Awards and highlights
- 5× Super Bowl champion (XXXVI, XXXVIII, XXXIX, LI, LIII); New England Patriots Hall of Fame;

= Dante Scarnecchia =

American football coach (born 1948)

Dante Scarnecchia (/'dA:ntei ska:r'nEki@/ DAHN-tay-_-skar-NEK-ee-ə; born February 14, 1948) is an American former football offensive line coach and assistant head coach, best known for his 34-year association with the New England Patriots of the National Football League (NFL).

Scarnecchia has spent the majority of his professional coaching career with the Patriots, joining them in 1982, only leaving in 1989 to coach with the Indianapolis Colts, before returning to the Patriots two years later. He remained with the team as a coach until his retirement following the 2013 season. He was rehired as the offensive line coach on February 16, 2016. He retired on January 29, 2020, and was inducted into the Patriots Hall of Fame in 2023.

==Playing career==
Scarnecchia attended Taft Junior College before transferring to California Western University in 1966, where he played football as an offensive lineman and earned a degree in physical education, while also serving as a sergeant in the U.S. Marine Corps Reserve.

==Coaching career==

===College===
Scarnecchia began his coaching career in 1970 with his alma mater California Western University as their offensive line coach, a position he held through 1972. From 1973 to 1974, Scarnecchia was the assistant offensive line and assistant defensive backfield coach for Iowa State University. In 1975, he began a two-year stint with Southern Methodist University, first as a graduate assistant before being promoted to offensive line coach upon the hiring of head coach Ron Meyer in 1976. From 1977 through 1978, Scarnecchia served as offensive line coach for the University of the Pacific before spending a year at Northern Arizona University in the same capacity. He returned to Southern Methodist in 1980 as offensive line coach, spending two seasons there before following head coach Ron Meyer to the Patriots.

ACTIVITY LIST –
(A) Update the passage of the Dante Scarnecchia article starting with "American football coach" and going on through "Football League (NFL).", replacing "former" with "retired".
(B) Answer these questions using the Dante Scarnecchia article:
(i) In what year did Scarnecchia join the Patriots?
(ii) Which school did he attend before transferring to California Western University?
(iii) At which university did he coach from 1973 to 1974?
(C) Proceed with the article on Dante Scarnecchia's coaching career, beginning after its final sentence.
The rows are separate material and are not part of the article.

Extracted page text data –
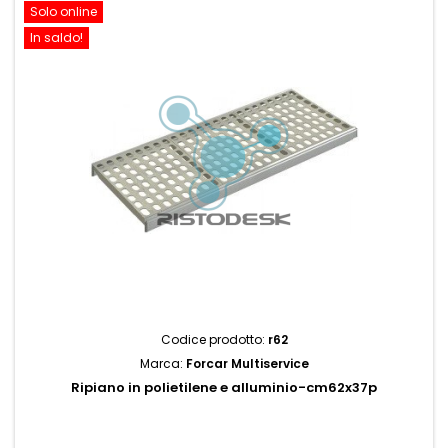
Solo online
In saldo!
Codice prodotto:
r62
Marca:
Forcar Multiservice
Ripiano in polietilene e alluminio-cm62x37p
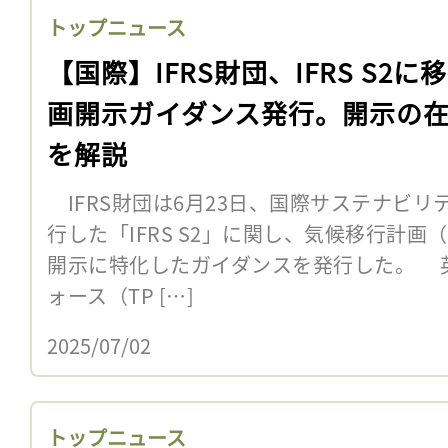
トップニュース
【国際】IFRS財団、IFRS S2に
画開示ガイダンス発行。開示の
を解説
IFRS財団は6月23日、国際サステナビリテ
行した「IFRS S2」に関し、気候移行計
開示に特化したガイダンスを発行した。 
ォース（TP […]
2025/07/02
トップニュース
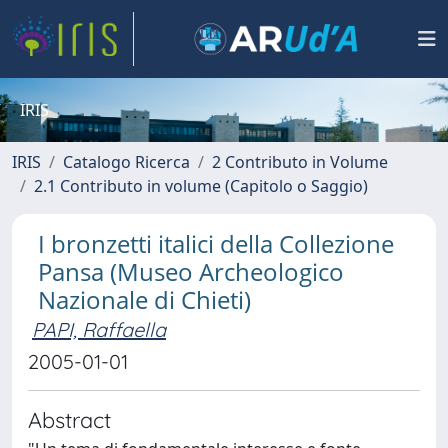
IRIS
IRIS
Catalogo Ricerca
2 Contributo in Volume
2.1 Contributo in volume (Capitolo o Saggio)
I bronzetti italici della Collezione
Pansa (Museo Archeologico
Nazionale di Chieti)
PAPI, Raffaella
2005-01-01
Abstract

ANSWER SECTION –
(A)
American football coach (born 1948)

Dante Scarnecchia (/'dA:ntei ska:r'nEki@/ DAHN-tay-_-skar-NEK-ee-ə; born February 14, 1948) is an American retired football offensive line coach and assistant head coach, best known for his 34-year association with the New England Patriots of the National Football League (NFL).

(B)
(i) 1982
(ii) Taft Junior College
(iii) Iowa State University

(C)
===NFL===
Scarnecchia joined the Patriots in 1982 as a special teams and tight end coach. From 1989 to 1990, he served on Meyer's Indianapolis Colts' staff as their offensive line coach. Scarnecchia returned to the Patriots in 1991, where he spent two seasons under Dick MacPherson again as a special teams and offensive line coach. In 1992, Scarnecchia held the responsibilities of head coach while MacPherson was ill for the final eight games of the season. Under head coach Bill Parcells in 1993 and 1994, Scarnecchia was reassigned as a special assistant. In 1995, Scarnecchia was again reassigned, this time to a defensive assistant. Once Parcells left the team after the 1996 New England Patriots season, and Pete Carroll was hired as head coach, Scarnecchia became the team's special teams coach again. In Carroll's final season with the Patriots, Scarnecchia was reassigned to offensive line coach. New head coach Bill Belichick additionally appointed Scarnecchia as the team's assistant head coach in 2000.

Scarnecchia retired after the 2013 season, and was replaced by Dave DeGuglielmo. After retiring as a coach, Scarnecchia continued working with the Patriots as a consultant; he had private workouts with the two offensive linemen the Patriots drafted in 2014, Bryan Stork and Cameron Fleming. After the Patriots fired DeGuglielmo after the 2015 season, the Patriots and Scarnecchia expressed mutual interest in having Scarnecchia return to coach the offensive line in 2016. Scarnecchia subsequently rejoined the Patriots staff prior to the 2016 season, overseeing a resurgent offensive line that only allowed 16 sacks. On February 5, 2017, Scarnecchia was part of the Patriots coaching staff that won Super Bowl LI. In the game, the Patriots defeated the Atlanta Falcons by a score of 34–28 in overtime. Scarnecchia won his fifth Super Bowl title when the Patriots defeated the Los Angeles Rams in Super Bowl LIII. Scarnecchia retired in 2020. On April 6, 2023, Robert Kraft announced that Scarnecchia would be inducted into the Patriots Hall of Fame.

==Personal life==
Scarnecchia is married to Susan, with whom he has two children. His son Steve has followed him into the NFL, having held positions with the New York Jets, the Denver Broncos and the Atlanta Falcons, and in 2021, returned to the Jets as the chief of staff to head coach Robert Saleh.